• Textauszug
-*-*-

Bei der Neuausrichtung der Türkei geht es nicht nur um Gebiete, die Teil des Osmanischen Reichs waren. Es sind meist Regionen, wo Kurden leben und Rohstoffe lagern. Erdoğans Osmanen-Kitsch und sein islamischer Budenzauber sind Mittel zum Zweck. Die Muskelspiele sollen auch von den innenpolitischen Problemen ablenken. Die Außenpolitik wird deshalb mit größtmöglichem innenpolitischem Lärm vollzogen: der Osmano-Islamo-Nationalismus als Basis für den Machterhalt.

Die Neuorientierung Ankaras weist Kennzeichen von Orientierungslosigkeit auf, etwa bei der halbherzigen Hinwendung zu Russland oder der aus wirtschaftlichen Gründen betriebenen Annäherung an China. Offenbar gibt es auf türkischer Seite ein Gefühl der Isolation. In der EU hat das Land keinen Platz. In der Nato glaubt es sich zurückgewiesen auf der Suche nach modernsten Waffensystemen. In der Zypern-Frage fühlt es sich hingehalten, ebenso beim Ziehen der Meeresgrenzen. Nicht alles davon ist nachvollziehbar. Aber auch nicht alles davon ist falsch.

-*-*-

• Bereitgestellte Angaben
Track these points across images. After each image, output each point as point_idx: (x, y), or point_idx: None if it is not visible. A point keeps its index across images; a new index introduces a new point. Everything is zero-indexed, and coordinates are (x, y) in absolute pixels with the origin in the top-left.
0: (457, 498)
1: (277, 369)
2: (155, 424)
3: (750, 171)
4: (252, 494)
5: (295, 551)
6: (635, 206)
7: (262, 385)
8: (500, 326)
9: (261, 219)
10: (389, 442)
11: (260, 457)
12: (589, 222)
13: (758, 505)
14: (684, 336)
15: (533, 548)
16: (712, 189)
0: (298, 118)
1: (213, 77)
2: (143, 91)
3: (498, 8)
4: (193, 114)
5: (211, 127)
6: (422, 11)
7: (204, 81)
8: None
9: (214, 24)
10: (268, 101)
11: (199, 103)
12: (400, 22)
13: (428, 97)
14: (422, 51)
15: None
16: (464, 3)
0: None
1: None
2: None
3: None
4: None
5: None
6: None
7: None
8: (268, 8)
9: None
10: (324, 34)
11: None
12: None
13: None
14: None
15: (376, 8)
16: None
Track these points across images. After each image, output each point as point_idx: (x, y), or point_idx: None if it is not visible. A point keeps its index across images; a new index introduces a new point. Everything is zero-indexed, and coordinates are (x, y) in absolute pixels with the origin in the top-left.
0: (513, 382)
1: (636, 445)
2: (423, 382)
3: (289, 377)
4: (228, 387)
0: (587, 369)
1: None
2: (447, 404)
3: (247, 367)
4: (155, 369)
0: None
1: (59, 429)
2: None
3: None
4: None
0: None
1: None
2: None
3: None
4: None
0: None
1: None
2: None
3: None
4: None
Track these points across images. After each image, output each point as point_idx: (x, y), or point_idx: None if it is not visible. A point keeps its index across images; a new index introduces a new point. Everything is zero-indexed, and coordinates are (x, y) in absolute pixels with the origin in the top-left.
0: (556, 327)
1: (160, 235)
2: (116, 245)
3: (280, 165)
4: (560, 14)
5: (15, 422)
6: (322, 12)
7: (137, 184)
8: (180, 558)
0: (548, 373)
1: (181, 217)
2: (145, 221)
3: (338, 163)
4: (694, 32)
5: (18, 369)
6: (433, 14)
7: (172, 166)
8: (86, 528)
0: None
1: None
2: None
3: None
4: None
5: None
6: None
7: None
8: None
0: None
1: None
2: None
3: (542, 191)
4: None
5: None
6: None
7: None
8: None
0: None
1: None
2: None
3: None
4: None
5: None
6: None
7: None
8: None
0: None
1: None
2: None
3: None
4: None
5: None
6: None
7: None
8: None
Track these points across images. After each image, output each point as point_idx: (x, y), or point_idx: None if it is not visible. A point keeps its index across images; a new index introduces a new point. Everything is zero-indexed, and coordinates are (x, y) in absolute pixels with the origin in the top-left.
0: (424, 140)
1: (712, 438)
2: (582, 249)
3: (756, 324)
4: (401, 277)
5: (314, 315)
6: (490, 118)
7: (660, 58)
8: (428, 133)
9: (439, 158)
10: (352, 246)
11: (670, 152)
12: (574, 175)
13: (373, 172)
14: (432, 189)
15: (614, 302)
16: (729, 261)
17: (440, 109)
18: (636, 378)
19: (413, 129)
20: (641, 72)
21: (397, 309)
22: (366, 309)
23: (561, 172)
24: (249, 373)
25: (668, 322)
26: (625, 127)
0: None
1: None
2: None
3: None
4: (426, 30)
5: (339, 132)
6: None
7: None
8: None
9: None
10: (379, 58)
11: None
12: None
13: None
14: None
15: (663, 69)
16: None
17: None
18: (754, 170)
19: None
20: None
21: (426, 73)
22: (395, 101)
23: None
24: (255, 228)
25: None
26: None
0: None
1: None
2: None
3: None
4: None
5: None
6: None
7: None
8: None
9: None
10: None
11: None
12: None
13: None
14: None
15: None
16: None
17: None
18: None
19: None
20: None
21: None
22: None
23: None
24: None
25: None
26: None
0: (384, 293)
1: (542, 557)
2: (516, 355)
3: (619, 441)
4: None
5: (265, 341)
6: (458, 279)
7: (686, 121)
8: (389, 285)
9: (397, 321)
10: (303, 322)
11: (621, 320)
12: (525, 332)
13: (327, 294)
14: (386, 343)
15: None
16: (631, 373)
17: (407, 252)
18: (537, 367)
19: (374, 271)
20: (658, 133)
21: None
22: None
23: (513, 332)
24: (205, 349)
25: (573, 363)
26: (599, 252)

-*-*-

• Aufgaben
• 1. Schreiben Sie aus dem Textauszug über die Türkei den Abschnitt ab, der mit „Die Neuorientierung Ankaras“ beginnt und bis einschließlich „alles davon ist falsch.“ reicht.
• 2. In welchem Bündnis sieht sich die Türkei laut dem Textauszug bei der Suche nach modernsten Waffensystemen zurückgewiesen?

• Lösungen je Aufgabe
• 1.
Die Neuorientierung Ankaras weist Kennzeichen von Orientierungslosigkeit auf, etwa bei der halbherzigen Hinwendung zu Russland oder der aus wirtschaftlichen Gründen betriebenen Annäherung an China. Offenbar gibt es auf türkischer Seite ein Gefühl der Isolation. In der EU hat das Land keinen Platz. In der Nato glaubt es sich zurückgewiesen auf der Suche nach modernsten Waffensystemen. In der Zypern-Frage fühlt es sich hingehalten, ebenso beim Ziehen der Meeresgrenzen. Nicht alles davon ist nachvollziehbar. Aber auch nicht alles davon ist falsch.

• 2. In der Nato.